I left ISO three years ago, which gave me enough time to think about what it gave me. There are the obvious things. I’ve made friends who, although currently being 1000 miles away, stay my friends to this day. I’ve attended classes taught by some of the most inspiring teachers the country has to offer. I’ve gained the knowledge and skills that proved to be substantial enough for me to be able to study, live, and work in Scotland (after I got used to the accent). Before coming to ISO, I never thought about studying abroad. Yet here I am today, looking at the part of Edinburgh Castle I can see from my living room, enjoying every single bit of it. (Alright, the weather could be a bit better, but who needs sun when there’s chips and curry sauce?)

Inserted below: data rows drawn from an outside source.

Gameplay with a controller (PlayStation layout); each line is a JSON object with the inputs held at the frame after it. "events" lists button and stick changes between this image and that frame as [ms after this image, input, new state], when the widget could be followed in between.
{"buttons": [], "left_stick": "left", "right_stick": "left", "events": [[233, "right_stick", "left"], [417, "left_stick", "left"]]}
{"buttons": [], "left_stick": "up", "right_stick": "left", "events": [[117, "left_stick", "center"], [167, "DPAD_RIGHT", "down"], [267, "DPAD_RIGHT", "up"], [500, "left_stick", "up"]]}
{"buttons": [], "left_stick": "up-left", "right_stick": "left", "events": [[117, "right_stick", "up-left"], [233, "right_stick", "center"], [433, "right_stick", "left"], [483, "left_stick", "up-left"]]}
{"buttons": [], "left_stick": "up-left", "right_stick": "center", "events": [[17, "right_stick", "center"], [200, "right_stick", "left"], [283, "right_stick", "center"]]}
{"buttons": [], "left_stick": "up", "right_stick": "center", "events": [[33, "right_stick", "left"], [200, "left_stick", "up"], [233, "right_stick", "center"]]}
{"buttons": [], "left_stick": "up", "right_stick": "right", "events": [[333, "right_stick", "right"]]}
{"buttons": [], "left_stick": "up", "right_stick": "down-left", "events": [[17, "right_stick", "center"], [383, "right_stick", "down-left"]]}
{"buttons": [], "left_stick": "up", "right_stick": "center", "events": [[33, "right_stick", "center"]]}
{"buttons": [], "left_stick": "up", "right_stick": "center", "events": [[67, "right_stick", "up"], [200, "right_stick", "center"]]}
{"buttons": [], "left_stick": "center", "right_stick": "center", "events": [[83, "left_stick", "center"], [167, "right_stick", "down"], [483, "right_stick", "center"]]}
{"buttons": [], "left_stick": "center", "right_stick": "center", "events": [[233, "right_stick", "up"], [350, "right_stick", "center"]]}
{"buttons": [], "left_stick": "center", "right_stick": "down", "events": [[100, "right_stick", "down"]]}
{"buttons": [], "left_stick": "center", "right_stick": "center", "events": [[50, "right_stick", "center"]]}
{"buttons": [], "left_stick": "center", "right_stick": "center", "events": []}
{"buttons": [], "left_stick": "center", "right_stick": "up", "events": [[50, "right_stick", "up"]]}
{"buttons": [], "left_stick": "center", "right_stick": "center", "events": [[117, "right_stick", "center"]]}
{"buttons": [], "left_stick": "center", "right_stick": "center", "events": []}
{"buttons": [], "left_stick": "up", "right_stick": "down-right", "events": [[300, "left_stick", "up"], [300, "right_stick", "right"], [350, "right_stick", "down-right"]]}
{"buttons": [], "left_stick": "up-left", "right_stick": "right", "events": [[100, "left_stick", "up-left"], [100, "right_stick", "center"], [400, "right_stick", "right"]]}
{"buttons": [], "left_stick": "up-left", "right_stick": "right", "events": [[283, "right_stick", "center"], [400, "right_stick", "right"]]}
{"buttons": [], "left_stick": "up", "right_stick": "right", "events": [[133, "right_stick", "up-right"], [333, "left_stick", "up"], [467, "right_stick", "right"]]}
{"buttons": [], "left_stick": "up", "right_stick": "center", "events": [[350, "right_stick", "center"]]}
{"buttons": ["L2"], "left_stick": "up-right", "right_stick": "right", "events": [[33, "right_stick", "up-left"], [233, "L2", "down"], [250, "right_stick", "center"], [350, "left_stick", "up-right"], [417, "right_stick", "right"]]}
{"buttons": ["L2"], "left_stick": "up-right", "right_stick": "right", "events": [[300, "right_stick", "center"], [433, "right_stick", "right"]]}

Then there’s the less obvious stuff. There’s something more to ISO than reading Shakespeare in original, although that was still pretty cool. As with everything in life, what you give is what you get. ISO gives you the opportunities to give everything you have, even the stuff you didn’t know you had in you. If you decide to act upon those, it will reward you in a way you never thought possible.
Four years at ISO changed me. I saw different cultures in Lithuania, Poland, Netherlands, and New Zealand, and I’ve met people from many other countries as well. I gave speeches and presentations to full auditoriums, attended panel discussions, and talked to extraordinary people. We had our work displayed in trams and buses, and even opened a small gallery that still thrives today. I won the student election at ISO, and moderated a graduation ball. I grew as a person. The reason why I’m telling you this is because all of this was achieved by a guy who, when he first came to ISO, was too self-conscious to raise a hand and ask a question in class. ISO shaped who I am today. And I’m grateful it did.